Hey, did you FLA folks forget it's your moderator's birthday?


----------



## BigJeff823 (Oct 14, 2002)

Happy Birthday Emanuel;maybe we need to go to the bar tonight.Capones might be a torrist trap but it does have free beer.


----------



## sprtsracer (Apr 27, 2005)

Happy Birthday to our Fearless Moderator!!! Whattayahavin??? Salmon cake with a candle in it??? Enjoy and stay sober enough to fish!!!


----------



## VICIII (Apr 8, 2005)

Big Happy Birthday... With flounder on top..


----------



## Fishbreath (Nov 11, 2004)

*Happy*

Birthday Emanuel!! Enjoy a day in the sun and go FEESHIN!!!


----------



## KodiakZach (Mar 16, 2005)

Happy Birthday homeslice!


----------



## RuddeDogg (Mar 20, 2004)

*Best wishes*

Happy birthday.


----------



## fisherkid (Jun 30, 2005)

*Happy Birthday*

 Happy Birthday


----------



## Dolphinpier (Aug 15, 2006)

Happy Birthday from Clermont. Hang in there and you will soon be as old as I am.


----------



## jettypark28 (Jun 23, 2006)

*Happy*

B-day.....hope you get what you want...New pole, New Reel... Have a cold one cause you deserve one....Thanks for keeping us all in line


----------



## OtterPop (Oct 24, 2006)

happy bday! hope I can go fishing with you once my gear arrives and you get to correct all my mistakes


----------



## Mullet Wrangler (Jul 4, 2003)

TunaFish said:


> Have a good one.
> 
> Hey, did you FLA folks forget it's your moderator's birthday?


Hey TunaFish;234225, thanks for the reminder. Works better than MS Outlook!

Happy Birthday Emanuel. Tight lines, and may the mullet run last forever!


----------



## MarkDido (Jul 6, 2003)

Happy Birthday to our fearless leader!


----------



## emanuel (Apr 2, 2002)

Oh my god, I forgot that picture existed!
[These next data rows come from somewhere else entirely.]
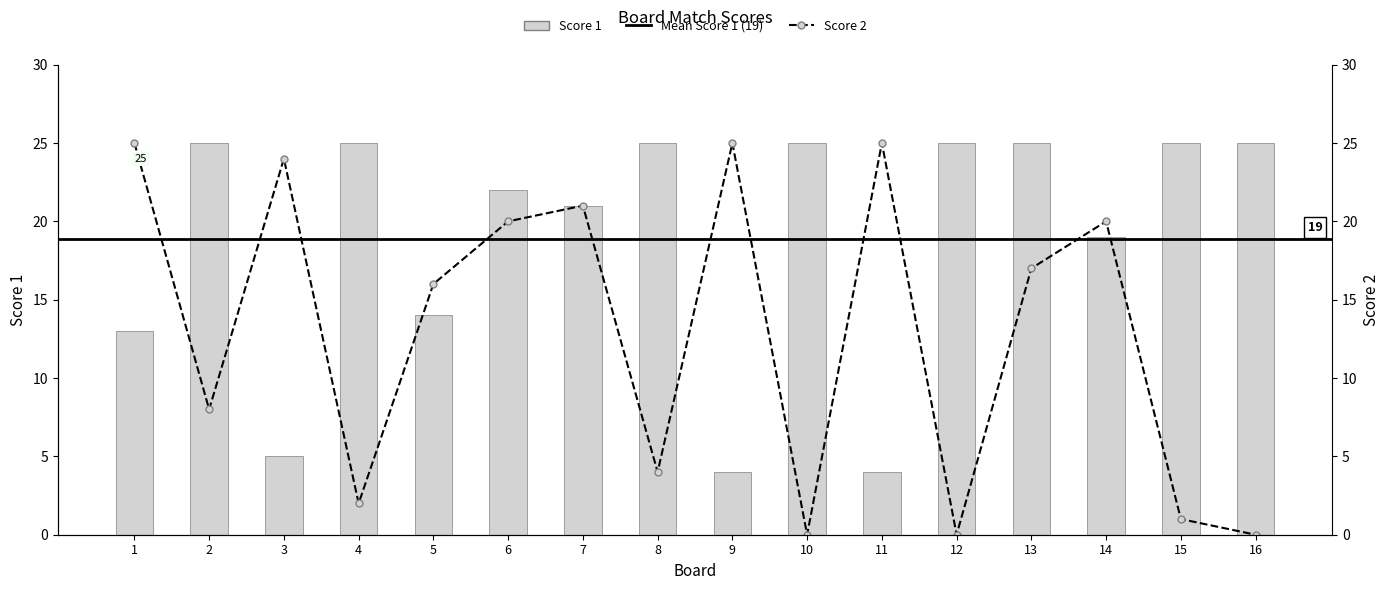

What is the difference between the maximum and minimum values in the Score 2 series?

25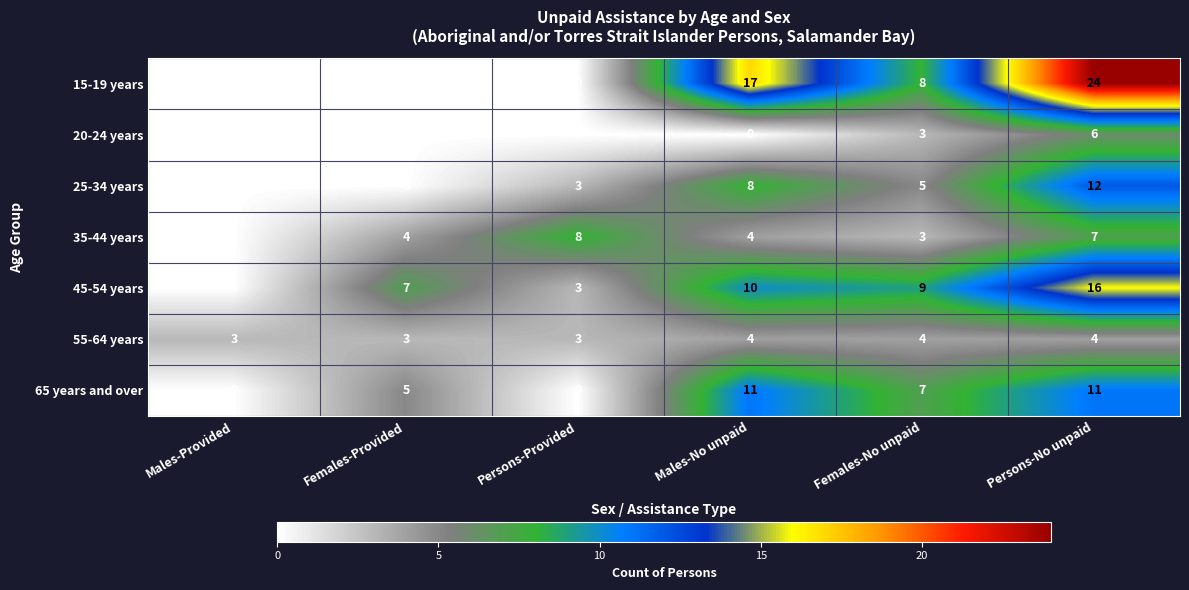

At which label does 15-19 years first exceed 8?

Males-No unpaid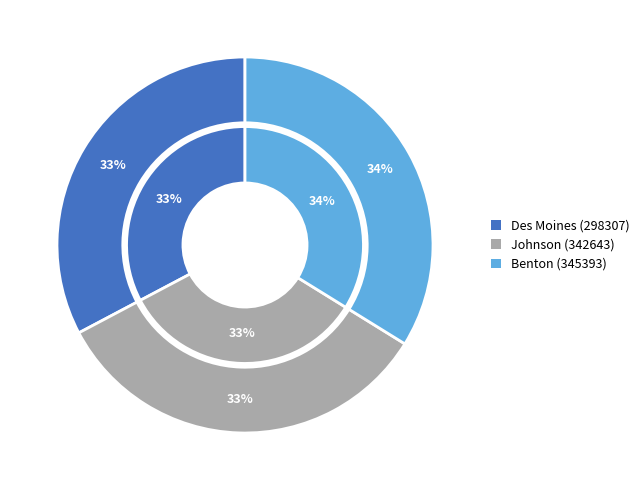

Which slice is the largest?

Benton (345393)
Girlfriend saw it and for five minutes couldn't figure out that it was me.


----------



## jettypark28 (Jun 23, 2006)

*oh no*

say it aint so, that can't be you tell people you had a drug problem when they took that picture I try and burn up all my pictures like that...heh heh....somebody can used that against you Happy B day again, hope you got new gear....


----------



## jettypark28 (Jun 23, 2006)

*Thank*

god you knew how to tie knots back then it's like a car wreak....you want to turn and look away, but somethng keep making you look heh heh....


----------



## MarkDido (Jul 6, 2003)

jettypark28 said:


> say it aint so, that can't be you tell people you had a drug problem when they took that picture I try and burn up all my pictures like that...heh heh....somebody can used that against you Happy B day again, hope you got new gear....


Muhahahah! And I have many more from the last P&S Bash at (almost) SI!


----------



## VICIII (Apr 8, 2005)

jettypark28 said:


> say it aint so, that can't be you tell people you had a drug problem when they took that picture I try and burn up all my pictures like that...heh heh....somebody can used that against you Happy B day again, hope you got new gear....



That was last year...


----------